[Input records]

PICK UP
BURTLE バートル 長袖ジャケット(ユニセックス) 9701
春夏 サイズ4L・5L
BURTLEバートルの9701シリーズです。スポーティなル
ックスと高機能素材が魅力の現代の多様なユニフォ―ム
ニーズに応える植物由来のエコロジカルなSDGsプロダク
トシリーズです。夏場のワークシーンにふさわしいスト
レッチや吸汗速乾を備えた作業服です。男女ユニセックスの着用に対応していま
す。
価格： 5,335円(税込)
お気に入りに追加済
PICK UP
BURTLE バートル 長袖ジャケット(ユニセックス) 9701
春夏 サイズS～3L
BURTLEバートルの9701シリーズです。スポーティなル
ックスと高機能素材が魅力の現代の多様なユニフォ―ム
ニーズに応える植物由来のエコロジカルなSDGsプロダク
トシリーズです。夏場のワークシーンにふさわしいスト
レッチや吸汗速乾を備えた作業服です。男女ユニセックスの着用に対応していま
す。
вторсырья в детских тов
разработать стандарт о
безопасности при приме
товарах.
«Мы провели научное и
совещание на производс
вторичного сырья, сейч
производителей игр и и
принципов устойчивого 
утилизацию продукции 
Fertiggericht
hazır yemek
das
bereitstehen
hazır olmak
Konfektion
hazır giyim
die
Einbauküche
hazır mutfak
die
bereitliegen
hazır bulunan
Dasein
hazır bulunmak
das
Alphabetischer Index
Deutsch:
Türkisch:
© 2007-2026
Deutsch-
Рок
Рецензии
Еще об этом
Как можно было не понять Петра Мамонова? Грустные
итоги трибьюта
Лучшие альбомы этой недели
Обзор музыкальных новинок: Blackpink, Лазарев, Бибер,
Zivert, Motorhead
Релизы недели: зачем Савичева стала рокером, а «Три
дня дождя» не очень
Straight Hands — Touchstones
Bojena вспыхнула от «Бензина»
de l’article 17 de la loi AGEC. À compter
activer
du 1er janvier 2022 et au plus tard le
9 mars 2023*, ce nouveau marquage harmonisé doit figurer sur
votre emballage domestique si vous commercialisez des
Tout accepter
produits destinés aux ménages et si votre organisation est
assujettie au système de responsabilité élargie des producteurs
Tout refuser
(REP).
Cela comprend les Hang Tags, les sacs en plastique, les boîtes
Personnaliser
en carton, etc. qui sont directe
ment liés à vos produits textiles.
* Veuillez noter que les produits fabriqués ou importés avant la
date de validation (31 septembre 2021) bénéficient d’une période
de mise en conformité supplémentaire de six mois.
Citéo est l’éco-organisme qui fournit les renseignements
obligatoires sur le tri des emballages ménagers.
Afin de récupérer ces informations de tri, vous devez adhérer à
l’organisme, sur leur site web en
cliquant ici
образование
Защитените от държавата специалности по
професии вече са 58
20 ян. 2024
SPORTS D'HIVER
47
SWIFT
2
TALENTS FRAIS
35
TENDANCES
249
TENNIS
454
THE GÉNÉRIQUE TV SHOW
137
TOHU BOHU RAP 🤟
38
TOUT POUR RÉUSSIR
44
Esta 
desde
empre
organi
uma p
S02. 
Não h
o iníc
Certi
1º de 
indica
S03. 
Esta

[/Input records]
[Input records]

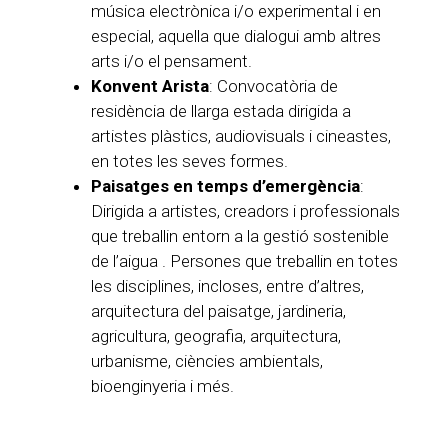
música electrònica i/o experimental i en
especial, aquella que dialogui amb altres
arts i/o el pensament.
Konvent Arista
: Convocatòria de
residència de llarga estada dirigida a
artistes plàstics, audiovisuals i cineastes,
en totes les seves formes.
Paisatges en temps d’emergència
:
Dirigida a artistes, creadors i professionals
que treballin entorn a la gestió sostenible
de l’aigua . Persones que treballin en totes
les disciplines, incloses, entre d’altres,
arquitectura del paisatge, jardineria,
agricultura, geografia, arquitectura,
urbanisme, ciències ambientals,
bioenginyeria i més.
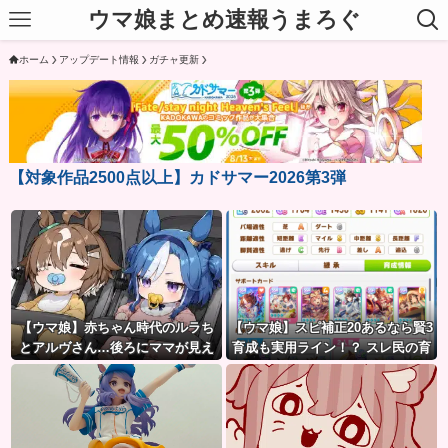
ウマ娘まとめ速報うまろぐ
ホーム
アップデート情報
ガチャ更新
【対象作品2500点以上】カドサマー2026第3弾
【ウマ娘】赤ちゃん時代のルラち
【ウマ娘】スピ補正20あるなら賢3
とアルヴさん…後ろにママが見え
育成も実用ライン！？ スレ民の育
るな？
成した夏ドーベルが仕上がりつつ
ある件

[/Input records]
[Input records]

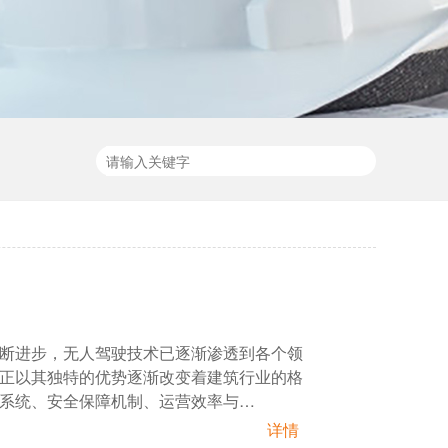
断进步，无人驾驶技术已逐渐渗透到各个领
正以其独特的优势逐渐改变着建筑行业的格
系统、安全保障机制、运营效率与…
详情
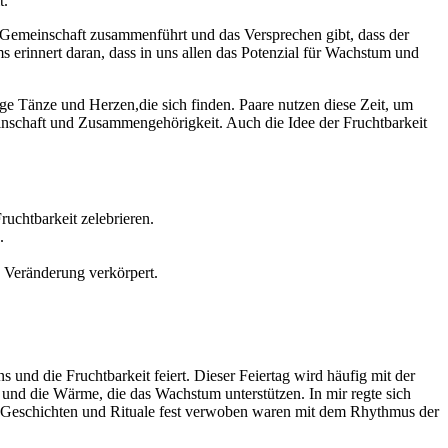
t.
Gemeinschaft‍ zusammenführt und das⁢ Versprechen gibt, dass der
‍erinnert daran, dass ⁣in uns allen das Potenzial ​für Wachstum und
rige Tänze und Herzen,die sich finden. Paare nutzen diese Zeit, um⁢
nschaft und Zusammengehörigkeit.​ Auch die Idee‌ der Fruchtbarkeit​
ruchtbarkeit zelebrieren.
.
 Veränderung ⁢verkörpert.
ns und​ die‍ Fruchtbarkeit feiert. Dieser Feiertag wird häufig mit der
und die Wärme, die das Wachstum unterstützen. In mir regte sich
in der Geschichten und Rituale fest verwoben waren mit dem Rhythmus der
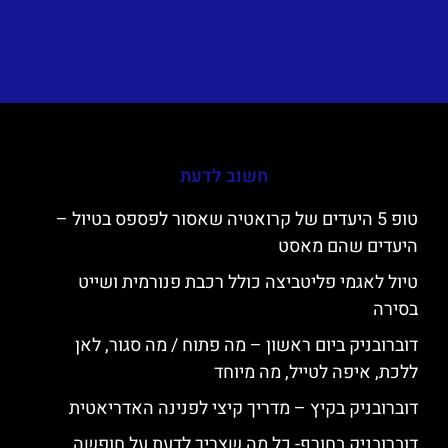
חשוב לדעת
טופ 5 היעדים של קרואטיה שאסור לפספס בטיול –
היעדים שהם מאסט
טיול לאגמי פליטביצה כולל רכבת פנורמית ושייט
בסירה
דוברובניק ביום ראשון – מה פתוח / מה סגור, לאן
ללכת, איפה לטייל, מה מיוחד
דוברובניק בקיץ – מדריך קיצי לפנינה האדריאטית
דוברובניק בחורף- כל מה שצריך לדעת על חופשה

[/Input records]

• **The task**: Some lines contain the word "Wachstum". Pull each one out of the listing.

• **Reply**:
‍erinnert daran, dass ⁣in uns allen das Potenzial ​für Wachstum und
und die Wärme, die das Wachstum unterstützen. In mir regte sich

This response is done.